Ce langage n'est pas celui du politique, mais du chrétien amené à la saine appréciation des choses par les malheurs d'autrui et aussi par sa propre et douloureuse expérience. Celle-ci ne manqua pas à Commines; car, après la mort de Louis XI, devenu suspect à la régente par suite de ses relations avec le duc d'Orléans (depuis Louis XII), il fut arrêté et pendant plus de deux années retenu dans une étroite prison, (bien étroite) pendant huit mois surtout, puisque c'était une de ces fameuses cages de fer imaginées par Louis XI: «Il avait fait de vigoureuses prisons, comme cages de fer et autres de bois, couvertes de plaques de fer par le dehors et par le dedans avec terribles ferrures de quelques huit pieds de large et de la hauteur d'un homme et un pied de plus. Le premier qui les dévisa (essaya) fut l'évêque de Verdun qui, en la première qui fut faite, fut mis incontinent et y a couché quatorze ans. Plusieurs l'ont maudit, et moi aussi qui en ont tâté sous le roi de présent (Charles VIII) l'espace de huit mois.»

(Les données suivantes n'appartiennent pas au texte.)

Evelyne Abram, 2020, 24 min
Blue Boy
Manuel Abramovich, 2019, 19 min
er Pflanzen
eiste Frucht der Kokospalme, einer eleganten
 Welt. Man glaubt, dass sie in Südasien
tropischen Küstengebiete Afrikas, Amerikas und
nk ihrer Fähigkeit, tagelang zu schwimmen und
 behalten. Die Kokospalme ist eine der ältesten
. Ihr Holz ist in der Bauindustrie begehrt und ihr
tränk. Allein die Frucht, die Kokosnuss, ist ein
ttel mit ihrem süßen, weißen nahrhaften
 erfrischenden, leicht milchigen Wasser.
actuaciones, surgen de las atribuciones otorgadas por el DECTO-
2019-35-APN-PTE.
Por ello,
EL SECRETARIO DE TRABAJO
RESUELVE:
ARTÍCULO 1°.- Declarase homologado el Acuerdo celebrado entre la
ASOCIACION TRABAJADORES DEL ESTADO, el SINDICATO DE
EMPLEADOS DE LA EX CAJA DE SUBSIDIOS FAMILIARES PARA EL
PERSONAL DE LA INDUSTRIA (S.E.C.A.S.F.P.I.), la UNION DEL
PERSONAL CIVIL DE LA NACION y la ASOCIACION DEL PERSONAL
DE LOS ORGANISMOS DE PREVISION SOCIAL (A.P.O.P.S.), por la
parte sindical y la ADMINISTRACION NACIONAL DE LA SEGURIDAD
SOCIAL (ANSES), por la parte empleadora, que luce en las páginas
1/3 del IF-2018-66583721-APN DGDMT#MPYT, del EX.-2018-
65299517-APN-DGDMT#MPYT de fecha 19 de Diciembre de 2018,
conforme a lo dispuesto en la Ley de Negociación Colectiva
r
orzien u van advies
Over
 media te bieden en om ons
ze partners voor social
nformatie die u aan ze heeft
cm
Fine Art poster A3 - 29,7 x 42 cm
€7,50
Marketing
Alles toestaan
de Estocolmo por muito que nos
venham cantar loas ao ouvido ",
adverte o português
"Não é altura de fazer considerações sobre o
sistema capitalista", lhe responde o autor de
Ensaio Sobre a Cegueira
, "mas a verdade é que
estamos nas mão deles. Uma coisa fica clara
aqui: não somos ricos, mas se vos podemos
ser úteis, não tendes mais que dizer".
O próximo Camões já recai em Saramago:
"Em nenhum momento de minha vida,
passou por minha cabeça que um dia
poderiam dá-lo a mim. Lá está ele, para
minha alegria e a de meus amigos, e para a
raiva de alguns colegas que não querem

Rendu à la liberté, Commines retrouva en partie son crédit et fut chargé de plusieurs missions importantes par Charles VIII auquel il rendit de grands services pendant l'expédition d'Italie. Mais sous le successeur de ce prince, sous Louis XII, pour qui Commines s'était naguère si fort compromis, il ne fut aucunement employé, et vécut (qui sait pourquoi?) dans une sorte de disgrâce, ce qui lui permit d'ailleurs d'achever tout à loisir la rédaction de ses Mémoires. Il mourut, en 1509, dans son château d'Argenton.
La première édition des Mémoires, in-fol. fut publiée à Paris en 1523.